Apa itu Standar Irresistible Impulse dan Bagaimana Penggunaannya?

Standar Irresistible Impulse untuk menentukan apakah seseorang yang melakukan tindakan kriminal dapat dimintai pertanggungjawaban atau tidak.

Klinis, Sosial4515 Views

Logos IndonesiaApakah kamu pernah mendengar istilah standar Irresistible Impulse? Standar ini adalah standar yang digunakan dalam hukum pidana untuk menentukan apakah seseorang yang melakukan tindakan kriminal dapat dimintai pertanggungjawaban atau tidak. Standar ini berdasarkan pada alasan bahwa seseorang dianggap tidak waras jika ia tidak mampu mengendalikan dorongan untuk melakukan tindakan tersebut karena gangguan mental.

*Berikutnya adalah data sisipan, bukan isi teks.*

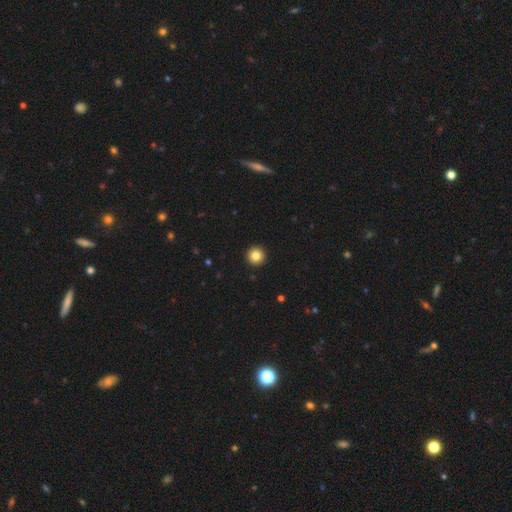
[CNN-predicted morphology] Smooth or featured?
  - smooth: 85% *
  - star or artifact: 10%
  - featured or disk: 5%
How rounded?
  - round: 96% *
  - in between: 3%
  - cigar-shaped: 1%
Merging?
  - none: 94% *
  - minor disturbance: 4%
  - major disturbance: 1%
  - merger: 1%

Dalam artikel ini, kita akan membahas apa itu standar Irresistible Impulse. Bagaimana penggunaannya, dan apa contoh-contohnya secara lengkap dalam kehidupan nyata. Dengan memahami istilah hukum dan kaitannya dengan gangguan mental. Maka kita dapat memahami kedua bidang yang berbeda, yaitu bidang hukum dan bidang psikologi dalam satu kasus. Mari kita simak bersama.

Apa itu Standar Irresistible Impulse?

Standar Irresistible Impulse adalah standar yang digunakan dalam hukum pidana untuk menentukan apakah seseorang yang melakukan tindakan kriminal dapat dimintai pertanggungjawaban atau tidak. Standar ini berdasarkan pada alasan bahwa seseorang dianggap tidak waras jika ia tidak mampu mengendalikan dorongan untuk melakukan tindakan tersebut karena gangguan mental.

Standar Irresistible Impulse berbeda dengan standar lain yang digunakan untuk menilai keadaan mental seseorang, seperti standar M’Naghten, standar Durham, atau standar Model Penal Code. Standar Irresistible Impulse lebih berfokus pada ketidakmampuan seseorang untuk menahan diri dari tindakan kriminal, meskipun ia mengetahui bahwa tindakan tersebut salah.

Bagaimana Penggunaan Standar Irresistible Impulse?

Standar Irresistible Impulse digunakan sebagai salah satu bentuk pembelaan dengan alasan ketidakwarasan. Pembelaan ini bertujuan untuk membebaskan seseorang dari hukuman pidana karena ia tidak memiliki kesadaran atau kemauan atas perbuatannya.

Untuk menggunakan standar Irresistible Impulse, seseorang harus membuktikan dua hal:

– Ia menderita gangguan mental yang serius dan kronis, seperti skizofrenia, bipolar, atau psikopatologi.

– Ia tidak bisa menolak atau mengontrol dorongan untuk melakukan tindakan kriminal karena gangguan mental tersebut.

Pembuktian ini biasanya dilakukan dengan menggunakan bukti-bukti seperti tes psikologis, kesaksian ahli, riwayat medis, atau perilaku sebelum dan sesudah tindakan kriminal.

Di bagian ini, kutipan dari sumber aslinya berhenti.